## [About this task]
Copy out each line of the listing below that contains the word "shift".

## [Records provided]
# # # #

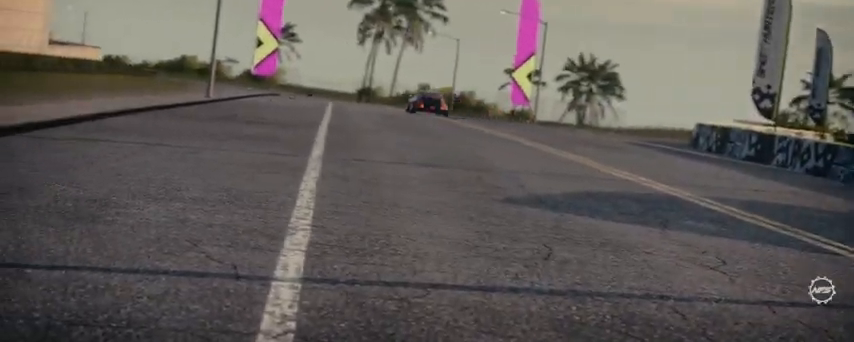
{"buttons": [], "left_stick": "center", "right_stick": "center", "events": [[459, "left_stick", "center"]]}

# # # #

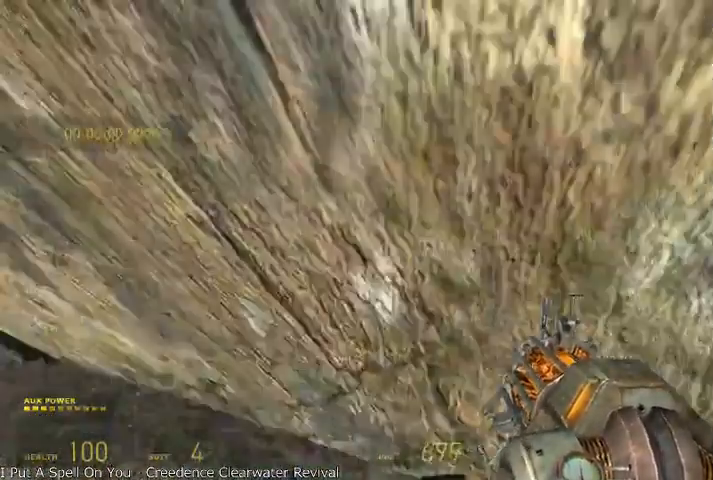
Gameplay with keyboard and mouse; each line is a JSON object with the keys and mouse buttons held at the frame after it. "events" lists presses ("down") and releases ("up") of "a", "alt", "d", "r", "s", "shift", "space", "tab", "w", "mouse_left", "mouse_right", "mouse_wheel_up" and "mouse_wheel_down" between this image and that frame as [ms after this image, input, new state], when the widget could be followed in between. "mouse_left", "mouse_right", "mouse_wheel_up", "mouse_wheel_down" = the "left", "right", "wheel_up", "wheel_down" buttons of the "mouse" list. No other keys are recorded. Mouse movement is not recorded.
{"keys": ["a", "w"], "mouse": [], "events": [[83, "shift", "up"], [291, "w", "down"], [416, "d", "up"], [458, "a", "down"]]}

# # # #

## [The completed task]
Gameplay with keyboard and mouse; each line is a JSON object with the keys and mouse buttons held at the frame after it. "events" lists presses ("down") and releases ("up") of "a", "alt", "d", "r", "s", "shift", "space", "tab", "w", "mouse_left", "mouse_right", "mouse_wheel_up" and "mouse_wheel_down" between this image and that frame as [ms after this image, input, new state], when the widget could be followed in between. "mouse_left", "mouse_right", "mouse_wheel_up", "mouse_wheel_down" = the "left", "right", "wheel_up", "wheel_down" buttons of the "mouse" list. No other keys are recorded. Mouse movement is not recorded.
{"keys": ["a", "w"], "mouse": [], "events": [[83, "shift", "up"], [291, "w", "down"], [416, "d", "up"], [458, "a", "down"]]}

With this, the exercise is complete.